Orbital-cerebral phycomycosis was first clinically described in 1943 by Gregory et al. [38]. This type of infection is commonly due to spores of Rhizopus, Mucor, or other organisms entering the nose of the patient. These patients almost always have underlying acid-base imbalance, commonly due to diabetic ketoacidosis or dehydration accompanying metabolic acidosis secondary to diarrhea in the pediatric population. Patients tend to develop rapid facial swelling, proptosis, ptosis, orbital cellulitis, and vision loss. There is commonly a necrotic ulcer on the palate. Histologic exam of affected tissue shows broad, nonseptate hyphae that stain well with hematoxylin-eosin occluding the vasculature and extending into adjacent tissue [1]. This aggressive disease has a high mortality and must be treated promptly with antifungal therapy and surgical debridement [39].

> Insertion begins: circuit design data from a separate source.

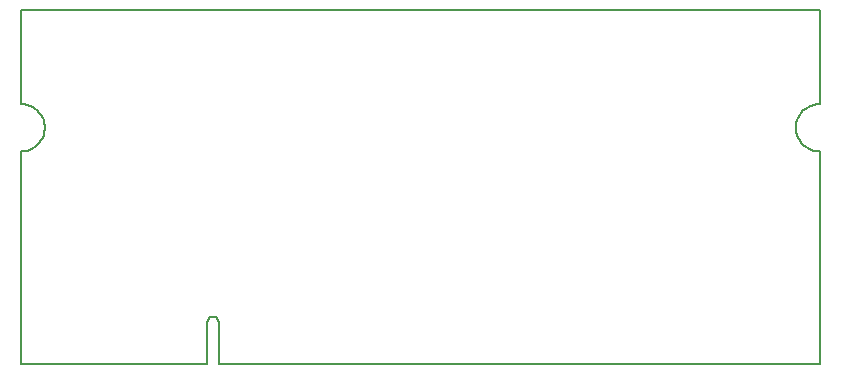
<source format=gm1>
G04*
G04 #@! TF.GenerationSoftware,Altium Limited,Altium Designer,20.0.11 (256)*
G04*
G04 Layer_Color=16711935*
%FSLAX25Y25*%
%MOIN*%
G70*
G01*
G75*
%ADD10C,0.00787*%
D10*
X65945Y13780D02*
X65681Y14764D01*
X64961Y15484D01*
X63976Y15748D01*
X62992Y15484D01*
X62272Y14764D01*
X62008Y13780D01*
X266142Y86614D02*
X265155Y86552D01*
X264183Y86367D01*
X263243Y86061D01*
X262348Y85640D01*
X261513Y85110D01*
X260752Y84480D01*
X260075Y83759D01*
X259493Y82959D01*
X259017Y82093D01*
X258653Y81173D01*
X258407Y80216D01*
X258283Y79235D01*
Y78246D01*
X258407Y77265D01*
X258653Y76307D01*
X259017Y75388D01*
X259493Y74521D01*
X260075Y73721D01*
X260752Y73000D01*
X261513Y72370D01*
X262348Y71840D01*
X263243Y71419D01*
X264183Y71114D01*
X265155Y70928D01*
X266142Y70866D01*
X0D02*
X987Y70928D01*
X1958Y71114D01*
X2899Y71419D01*
X3793Y71840D01*
X4628Y72370D01*
X5390Y73000D01*
X6067Y73721D01*
X6648Y74521D01*
X7125Y75388D01*
X7489Y76307D01*
X7735Y77265D01*
X7858Y78246D01*
Y79235D01*
X7735Y80216D01*
X7489Y81173D01*
X7125Y82093D01*
X6648Y82959D01*
X6067Y83759D01*
X5390Y84480D01*
X4628Y85110D01*
X3793Y85640D01*
X2899Y86061D01*
X1958Y86367D01*
X987Y86552D01*
X0Y86614D01*
X65945Y0D02*
X266142D01*
X65945D02*
Y13780D01*
X62008Y0D02*
Y13780D01*
X266142Y86614D02*
Y118110D01*
Y0D02*
Y70866D01*
X0Y86614D02*
Y118110D01*
X266142D01*
X0Y0D02*
X62008D01*
X0D02*
Y70866D01*
M02*

</source>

While phycomycosis can be heralded by a marked inflammatory response and proptosis, the immunocompromised nature of most patients can result in few if any symptoms in patients with rampant orbital fungal infection. This paucity of initial symptoms demands the clinician to have a heightened clinical suspicion for fungal orbital infection in immunocompromised patients with periorbital edema, headache, and facial pain. As the disease progresses, cranial neuropathies can develop resulting in extraocular motility disorders, vision loss, paresthesias, and paralysis [1].

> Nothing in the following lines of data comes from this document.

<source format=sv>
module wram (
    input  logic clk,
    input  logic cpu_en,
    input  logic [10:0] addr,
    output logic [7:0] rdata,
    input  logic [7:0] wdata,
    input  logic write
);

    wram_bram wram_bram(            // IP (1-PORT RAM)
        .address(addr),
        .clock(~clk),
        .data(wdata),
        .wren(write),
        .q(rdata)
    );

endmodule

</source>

McCarty et al. recommended MRI to evaluate the extent of infection and early multidrug antifungal therapy combined with surgical debridement and hyperbaric oxygen therapy. The underlying metabolic and/or immunologic disturbance should also be promptly rectified. Frequently, sinus washings were inadequate to make the diagnosis, and biopsy was required [37].

Aspergillus is another common fungal cause of orbital cellulitis. The disseminated, fulminant orbital aspergillosis is almost always found in severely immunocompromised patients. The fungus can invade and destroy adjacent structures as well as proliferate within vessel walls in a vaso-occlusive pattern. The initial symptoms are similar to those encountered in Mucor infections: proptosis and decreased vision. However, due to immune status of the patient, more severe signs of inflammation are rare until the later stages of the disease, if they manifest at all [1].

Commonly, direct biopsy or fine needle aspiration of the affected area is required to make the diagnosis. Histology of aspergillosis tends to show small branching hyphae branching at acute angles. The organism preferentially stains with methenamine silver and periodic acid-Schiff [1].

Kronish et al. described a case series of invasive aspergillosis in HIV patients in which all patients had adjacent ethmoid and maxillary sinus involvement. The patients were treated with surgical debridement and intravenous amphotericin B dosed at 0.5–0.6 mg/kg/day. In some of these chronic cases, local injection or irrigation of amphotericin B was employed and felt to be beneficial [40]. Modern treatment azole antifungal medications combined with aggressive surgical excision perhaps provide a more effective means for combating Aspergillus orbital cellulitis [1].